The manufacturers had proposed a set of recommendations to reduce fertiliser prices as demanded by the prime minister to provide relief to farmers. The suggestions that were finalised by the committee had now been submitted to the federal cabinet for approval, the minister said.

The summary to the cabinet suggested that the reduction in fertiliser price should be borne both by the industry and the government. It asked to defer the proposed increase in fertiliser feed stock for a year, allow withholding tax on fertiliser, offset on imported products as per fertiliser policy and imports are allowed at reduced rate of GST from 18 per cent to 15 per cent.

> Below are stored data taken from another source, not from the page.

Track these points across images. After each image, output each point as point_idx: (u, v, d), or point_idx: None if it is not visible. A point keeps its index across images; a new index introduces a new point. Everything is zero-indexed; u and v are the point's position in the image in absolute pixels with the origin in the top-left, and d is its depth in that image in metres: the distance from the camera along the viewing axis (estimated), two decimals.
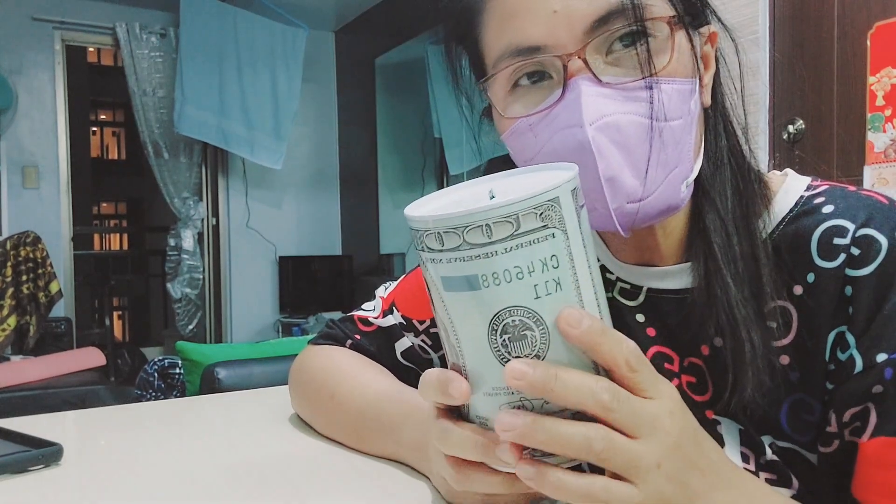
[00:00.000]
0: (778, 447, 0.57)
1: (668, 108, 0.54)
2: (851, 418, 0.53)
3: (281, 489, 0.61)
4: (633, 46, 0.53)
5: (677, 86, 0.54)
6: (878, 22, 1.99)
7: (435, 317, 0.42)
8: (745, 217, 0.58)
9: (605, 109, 0.53)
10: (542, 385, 0.38)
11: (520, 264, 0.38)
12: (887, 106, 1.97)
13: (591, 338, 0.38)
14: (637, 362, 0.40)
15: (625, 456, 0.39)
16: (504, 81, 0.57)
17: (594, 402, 0.39)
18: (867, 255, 0.53)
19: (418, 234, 0.40)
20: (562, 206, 0.38)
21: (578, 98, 0.52)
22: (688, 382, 0.62)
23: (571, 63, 0.53)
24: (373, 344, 0.81)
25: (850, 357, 0.53)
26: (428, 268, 0.40)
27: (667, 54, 0.54)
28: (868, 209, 0.55)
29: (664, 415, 0.41)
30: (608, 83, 0.53)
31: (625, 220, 0.54)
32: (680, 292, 0.61)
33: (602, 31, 0.53)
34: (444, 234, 0.38)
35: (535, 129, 0.56)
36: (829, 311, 0.54)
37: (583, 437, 0.39)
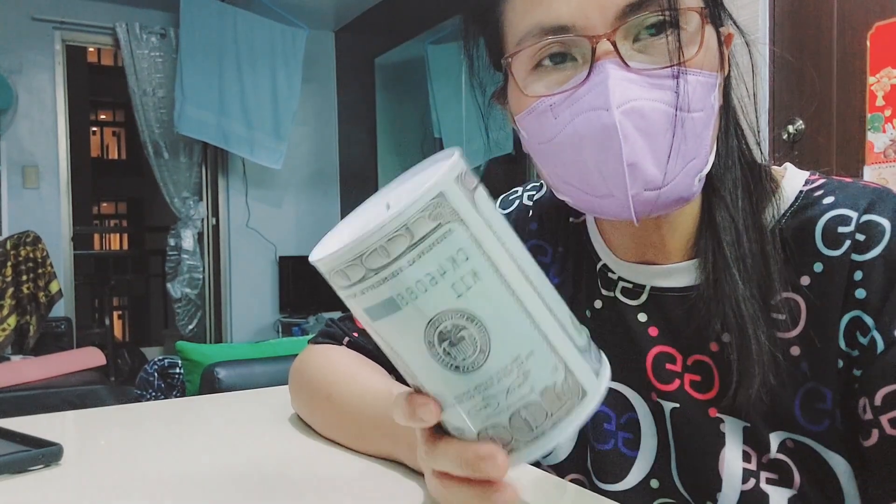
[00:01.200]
0: (793, 443, 0.57)
1: (692, 99, 0.54)
2: (884, 400, 0.52)
3: (281, 489, 0.61)
4: (662, 34, 0.53)
5: (702, 78, 0.54)
6: (878, 22, 1.99)
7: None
8: (754, 214, 0.59)
9: (631, 94, 0.52)
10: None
11: (430, 271, 0.36)
12: (887, 106, 1.97)
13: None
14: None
15: None
16: (527, 60, 0.57)
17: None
18: (872, 239, 0.54)
19: (326, 276, 0.38)
20: (449, 198, 0.36)
21: (605, 80, 0.52)
22: (691, 381, 0.62)
23: (600, 45, 0.53)
24: (369, 342, 0.81)
25: (871, 339, 0.53)
26: (349, 304, 0.39)
27: (696, 45, 0.54)
28: (868, 196, 0.56)
29: None
30: (635, 69, 0.53)
31: (641, 207, 0.54)
32: (684, 290, 0.61)
33: (634, 15, 0.53)
34: (346, 270, 0.37)
35: (556, 109, 0.55)
36: (839, 297, 0.55)
37: None
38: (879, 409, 0.53)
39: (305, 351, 0.85)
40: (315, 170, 5.34)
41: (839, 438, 0.56)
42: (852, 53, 2.06)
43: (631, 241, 0.64)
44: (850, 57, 2.06)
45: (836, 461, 0.56)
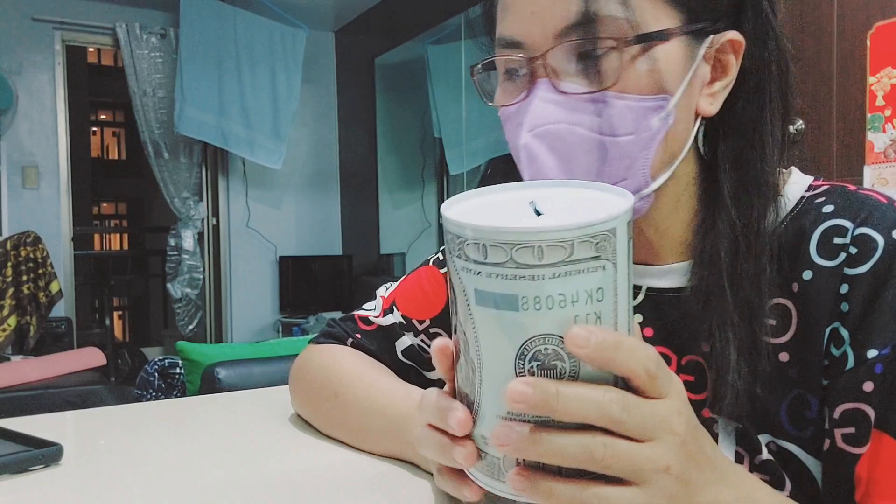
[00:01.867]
0: (776, 446, 0.58)
1: (616, 123, 0.54)
2: (841, 416, 0.53)
3: (281, 489, 0.61)
4: (591, 59, 0.54)
5: (631, 102, 0.54)
6: (878, 22, 1.99)
7: (454, 324, 0.41)
8: (755, 222, 0.58)
9: (551, 117, 0.54)
10: (544, 403, 0.37)
11: (564, 292, 0.35)
12: (887, 106, 1.97)
13: (602, 354, 0.37)
14: (655, 367, 0.39)
15: (629, 461, 0.38)
16: (500, 68, 0.60)
17: (601, 416, 0.37)
18: (864, 254, 0.54)
19: (458, 241, 0.37)
20: (617, 237, 0.36)
21: (530, 102, 0.55)
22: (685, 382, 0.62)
23: (535, 66, 0.55)
24: (373, 343, 0.81)
25: (843, 353, 0.54)
26: (461, 276, 0.38)
27: (616, 74, 0.54)
28: (867, 208, 0.56)
29: (673, 415, 0.40)
30: (564, 91, 0.55)
31: None
32: (680, 290, 0.62)
33: (567, 38, 0.54)
34: (489, 247, 0.36)
35: (507, 121, 0.59)
36: (826, 308, 0.55)
37: (581, 446, 0.38)
38: (836, 422, 0.54)
39: (307, 350, 0.85)
40: (315, 170, 5.34)
41: (821, 445, 0.56)
42: (852, 53, 2.06)
43: None
44: (850, 57, 2.06)
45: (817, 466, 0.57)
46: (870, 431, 0.52)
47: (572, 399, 0.37)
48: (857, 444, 0.52)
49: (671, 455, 0.39)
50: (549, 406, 0.37)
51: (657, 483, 0.39)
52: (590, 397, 0.37)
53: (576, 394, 0.37)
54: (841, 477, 0.53)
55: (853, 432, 0.53)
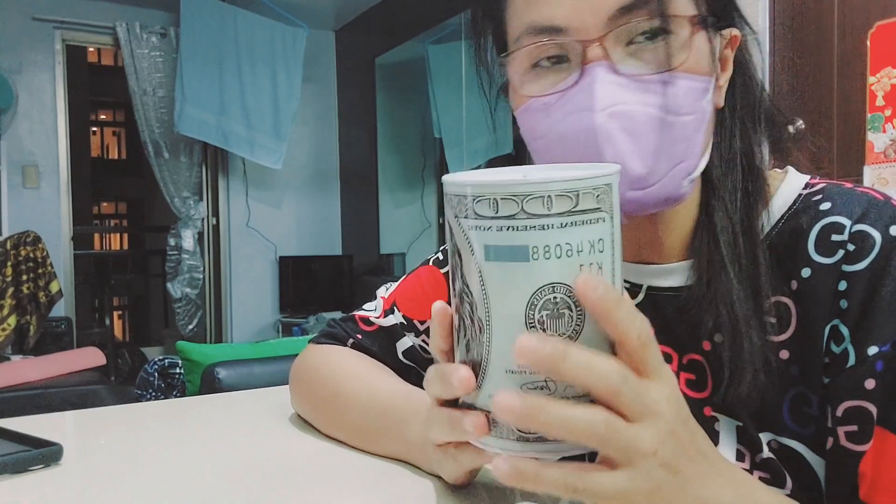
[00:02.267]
0: (778, 444, 0.58)
1: (680, 102, 0.54)
2: (844, 413, 0.53)
3: (281, 489, 0.61)
4: (653, 40, 0.54)
5: (692, 83, 0.55)
6: (878, 22, 1.99)
7: (459, 290, 0.41)
8: (749, 216, 0.59)
9: (618, 98, 0.53)
10: (550, 363, 0.37)
11: (571, 241, 0.38)
12: (887, 106, 1.97)
13: (606, 304, 0.38)
14: (647, 338, 0.39)
15: (625, 441, 0.39)
16: (524, 59, 0.58)
17: (604, 385, 0.38)
18: (862, 251, 0.54)
19: (467, 200, 0.39)
20: (612, 192, 0.39)
21: (593, 84, 0.53)
22: (686, 380, 0.62)
23: (591, 50, 0.54)
24: (374, 343, 0.81)
25: (844, 350, 0.54)
26: (469, 236, 0.39)
27: (685, 52, 0.54)
28: (864, 205, 0.56)
29: (663, 399, 0.40)
30: (624, 73, 0.54)
31: (630, 205, 0.55)
32: (680, 290, 0.62)
33: (625, 20, 0.54)
34: (500, 201, 0.37)
35: (550, 109, 0.57)
36: (825, 305, 0.55)
37: (586, 421, 0.38)
38: (839, 419, 0.54)
39: (307, 350, 0.85)
40: (315, 170, 5.34)
41: (825, 443, 0.56)
42: (852, 53, 2.06)
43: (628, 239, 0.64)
44: (850, 57, 2.06)
45: (820, 464, 0.57)
46: (872, 429, 0.52)
47: (579, 363, 0.37)
48: (860, 442, 0.52)
49: (658, 439, 0.39)
50: (554, 366, 0.37)
51: (644, 468, 0.39)
52: (595, 363, 0.38)
53: (583, 358, 0.37)
54: (844, 475, 0.54)
55: (856, 430, 0.53)
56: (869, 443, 0.52)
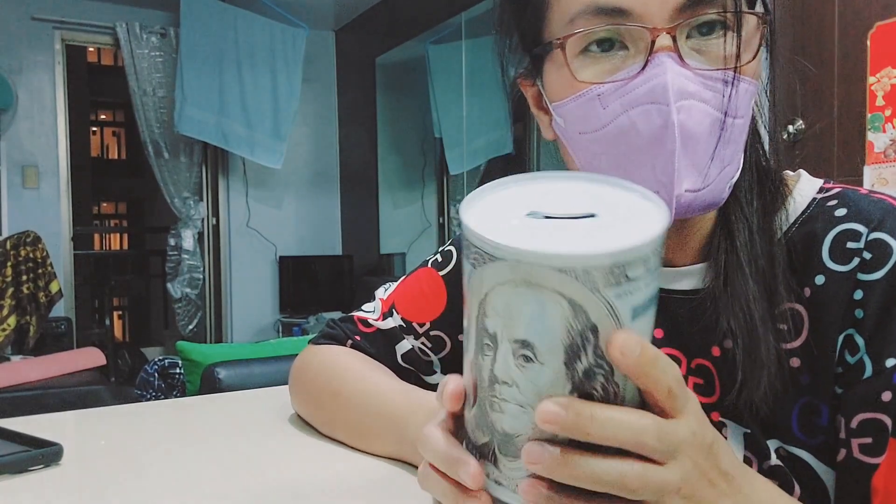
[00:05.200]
0: (785, 452, 0.57)
1: (738, 105, 0.53)
2: (859, 426, 0.52)
3: (281, 489, 0.61)
4: (716, 35, 0.52)
5: (750, 86, 0.53)
6: (878, 22, 1.99)
7: (585, 369, 0.37)
8: (765, 218, 0.58)
9: (685, 93, 0.51)
10: (577, 427, 0.35)
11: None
12: (887, 106, 1.97)
13: (642, 368, 0.35)
14: (679, 388, 0.38)
15: (655, 487, 0.37)
16: (575, 43, 0.54)
17: (636, 442, 0.36)
18: (879, 260, 0.53)
19: (620, 269, 0.34)
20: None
21: (664, 74, 0.50)
22: (694, 384, 0.61)
23: (660, 38, 0.51)
24: (373, 345, 0.81)
25: (859, 360, 0.53)
26: (614, 305, 0.35)
27: (752, 52, 0.53)
28: (881, 212, 0.55)
29: (689, 436, 0.38)
30: (691, 67, 0.51)
31: (679, 209, 0.53)
32: (692, 293, 0.61)
33: (696, 11, 0.51)
34: (648, 260, 0.35)
35: (605, 99, 0.53)
36: (839, 314, 0.54)
37: (617, 473, 0.36)
38: (853, 431, 0.52)
39: (307, 350, 0.85)
40: (315, 170, 5.34)
41: (833, 453, 0.55)
42: (852, 53, 2.06)
43: None
44: (851, 57, 2.06)
45: (828, 474, 0.56)
46: (887, 441, 0.51)
47: (608, 422, 0.35)
48: (874, 455, 0.51)
49: (683, 475, 0.38)
50: (582, 428, 0.35)
51: (666, 502, 0.38)
52: (626, 422, 0.36)
53: (612, 417, 0.35)
54: (856, 487, 0.52)
55: (870, 442, 0.52)
56: (883, 455, 0.51)
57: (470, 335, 0.38)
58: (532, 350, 0.35)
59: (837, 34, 2.10)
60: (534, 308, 0.34)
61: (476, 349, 0.38)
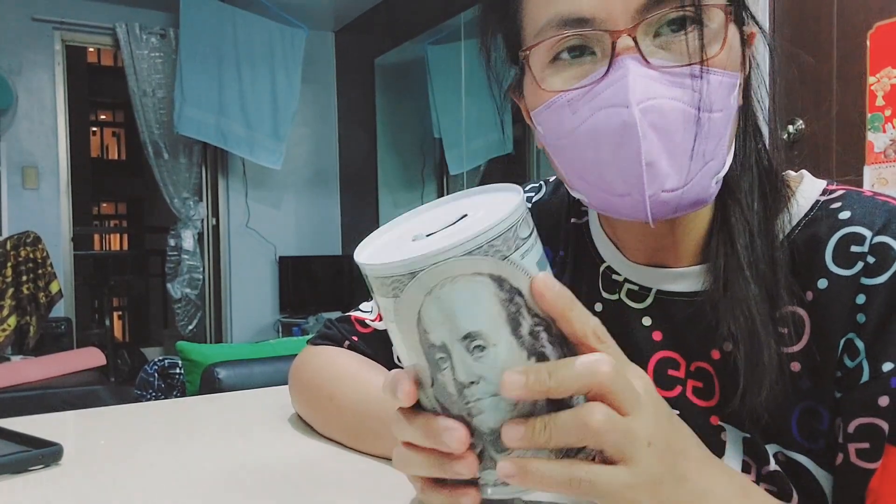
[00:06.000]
0: (785, 457, 0.56)
1: (713, 98, 0.52)
2: (856, 430, 0.52)
3: (281, 489, 0.61)
4: (683, 31, 0.52)
5: (724, 78, 0.53)
6: (878, 22, 1.99)
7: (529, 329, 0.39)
8: (766, 220, 0.57)
9: (650, 92, 0.51)
10: (539, 384, 0.37)
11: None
12: (887, 106, 1.97)
13: (563, 303, 0.38)
14: (603, 334, 0.40)
15: (621, 432, 0.39)
16: (544, 53, 0.55)
17: (592, 376, 0.38)
18: (883, 264, 0.52)
19: (512, 231, 0.38)
20: None
21: (625, 76, 0.51)
22: (693, 388, 0.61)
23: (621, 41, 0.52)
24: (370, 346, 0.81)
25: (858, 365, 0.52)
26: (524, 266, 0.39)
27: (718, 44, 0.52)
28: (885, 215, 0.54)
29: (644, 391, 0.40)
30: (656, 66, 0.51)
31: (657, 209, 0.53)
32: (691, 295, 0.60)
33: (656, 11, 0.51)
34: (527, 219, 0.40)
35: (575, 104, 0.54)
36: (841, 318, 0.53)
37: (578, 418, 0.38)
38: (850, 436, 0.52)
39: (305, 351, 0.85)
40: (315, 170, 5.34)
41: (833, 458, 0.55)
42: (852, 53, 2.06)
43: (643, 242, 0.63)
44: (850, 57, 2.06)
45: (827, 480, 0.55)
46: (883, 447, 0.50)
47: (563, 370, 0.38)
48: (871, 460, 0.51)
49: (651, 428, 0.39)
50: (543, 384, 0.37)
51: (643, 460, 0.39)
52: (581, 362, 0.38)
53: (565, 363, 0.38)
54: (853, 492, 0.52)
55: (867, 447, 0.51)
56: (879, 461, 0.50)
57: (421, 366, 0.40)
58: (481, 337, 0.38)
59: (837, 34, 2.10)
60: (464, 297, 0.37)
61: (432, 371, 0.40)
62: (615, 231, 0.66)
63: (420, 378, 0.41)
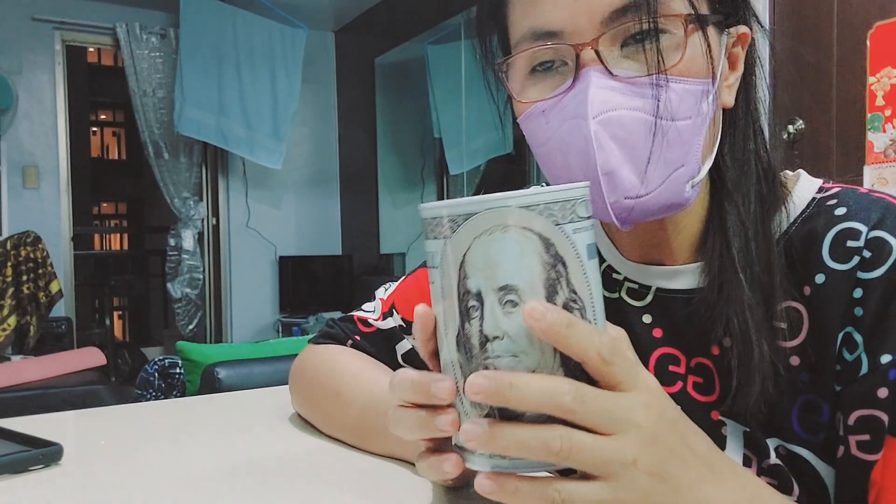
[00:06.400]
0: (786, 450, 0.57)
1: (675, 107, 0.53)
2: (856, 422, 0.53)
3: (281, 489, 0.61)
4: (646, 42, 0.53)
5: (688, 86, 0.54)
6: (878, 22, 1.99)
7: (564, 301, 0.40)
8: (763, 220, 0.58)
9: (611, 103, 0.53)
10: (498, 395, 0.37)
11: None
12: (887, 106, 1.97)
13: (556, 330, 0.37)
14: (610, 354, 0.39)
15: (591, 453, 0.38)
16: (523, 64, 0.58)
17: (553, 406, 0.38)
18: (878, 258, 0.53)
19: (571, 204, 0.39)
20: None
21: (586, 89, 0.53)
22: (694, 383, 0.62)
23: (584, 53, 0.53)
24: (373, 345, 0.81)
25: (857, 358, 0.53)
26: (573, 240, 0.39)
27: (678, 53, 0.53)
28: (880, 210, 0.55)
29: (639, 408, 0.39)
30: (618, 76, 0.53)
31: (622, 214, 0.55)
32: (690, 292, 0.61)
33: (618, 22, 0.53)
34: (586, 202, 0.40)
35: (547, 115, 0.56)
36: (838, 312, 0.54)
37: (537, 438, 0.38)
38: (851, 428, 0.53)
39: (307, 350, 0.85)
40: (315, 170, 5.35)
41: (835, 450, 0.55)
42: (852, 53, 2.06)
43: (635, 240, 0.64)
44: (850, 57, 2.06)
45: (828, 472, 0.56)
46: (883, 438, 0.51)
47: (524, 389, 0.37)
48: (872, 452, 0.52)
49: (637, 449, 0.39)
50: (503, 396, 0.37)
51: (625, 478, 0.39)
52: (542, 386, 0.38)
53: (527, 383, 0.38)
54: (855, 485, 0.53)
55: (868, 439, 0.52)
56: (880, 452, 0.51)
57: (450, 315, 0.40)
58: (516, 293, 0.38)
59: (837, 34, 2.10)
60: (511, 248, 0.38)
61: (461, 321, 0.40)
62: (611, 230, 0.67)
63: (445, 329, 0.41)
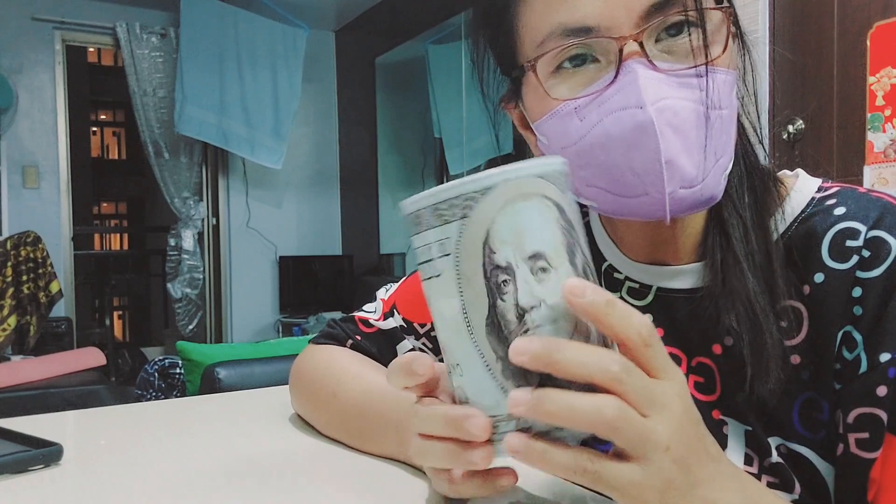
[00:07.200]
0: (787, 449, 0.57)
1: (720, 96, 0.54)
2: (855, 420, 0.53)
3: (281, 489, 0.61)
4: (684, 34, 0.54)
5: (726, 76, 0.54)
6: (878, 22, 1.99)
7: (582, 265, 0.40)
8: (759, 215, 0.58)
9: (662, 92, 0.52)
10: (546, 356, 0.37)
11: None
12: (887, 106, 1.97)
13: (596, 308, 0.37)
14: (649, 336, 0.39)
15: (637, 429, 0.38)
16: (547, 63, 0.56)
17: (603, 373, 0.37)
18: (877, 257, 0.53)
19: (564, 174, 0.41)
20: None
21: (636, 80, 0.52)
22: (695, 383, 0.62)
23: (628, 47, 0.53)
24: (374, 345, 0.81)
25: (856, 356, 0.53)
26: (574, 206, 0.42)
27: (721, 44, 0.54)
28: (879, 210, 0.55)
29: (674, 395, 0.39)
30: (662, 69, 0.53)
31: (676, 206, 0.54)
32: (691, 291, 0.61)
33: (659, 15, 0.53)
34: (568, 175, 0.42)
35: (582, 111, 0.55)
36: (838, 311, 0.54)
37: (593, 405, 0.37)
38: (850, 426, 0.53)
39: (307, 350, 0.85)
40: (315, 170, 5.34)
41: (834, 448, 0.56)
42: (852, 53, 2.06)
43: (644, 240, 0.64)
44: (850, 57, 2.06)
45: (829, 471, 0.56)
46: (883, 436, 0.51)
47: (573, 352, 0.37)
48: (871, 449, 0.52)
49: (671, 433, 0.39)
50: (552, 359, 0.37)
51: (657, 462, 0.38)
52: (590, 351, 0.38)
53: (576, 347, 0.38)
54: (854, 482, 0.53)
55: (867, 437, 0.52)
56: (879, 450, 0.51)
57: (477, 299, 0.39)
58: (545, 258, 0.39)
59: (837, 34, 2.10)
60: (534, 216, 0.39)
61: (491, 300, 0.39)
62: (615, 230, 0.67)
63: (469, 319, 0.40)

The fertiliser industry agreed to match reduction and reduce price by Rs10 per bag. In this way, there would a total reduction of Rs20 per bag on urea price.

The implementation of the understanding would take effect from the date of issue of the statutory regulatory order (SRO) following approval of the federal cabinet.

When contacted, an official of the petroleum ministry said that it was requirement of the IMF to increase fertiliser feed stock by 7.5 per cent in July and 7.5 per cent in December but the petroleum ministry would have to implement if the government decided otherwise.

He said that committee was represented by the finance ministry and they (finance) would know how to deal with the IMF and they might have some understanding with the IMF.

The government had earlier planned to increase fertiliser feed stock by 7.5 per cent with effect from July 1, 2003, followed by an equivalent increase by end of December 2003 as part of its agreement with the IMF.

Under the agreement with the IMF, the military government had put in place a six-monthly gas price review mechanism to remove cross subsidies and bring the low priced gas production from Sui field on a par with other fields in a phased manner that was to result in up to 130 per cent increase in four years.

After a 15 per cent increase in March last year, the military government deferred the second quarterly review in September last. The Jamali government has now held in abeyance the quarterly price review for another year.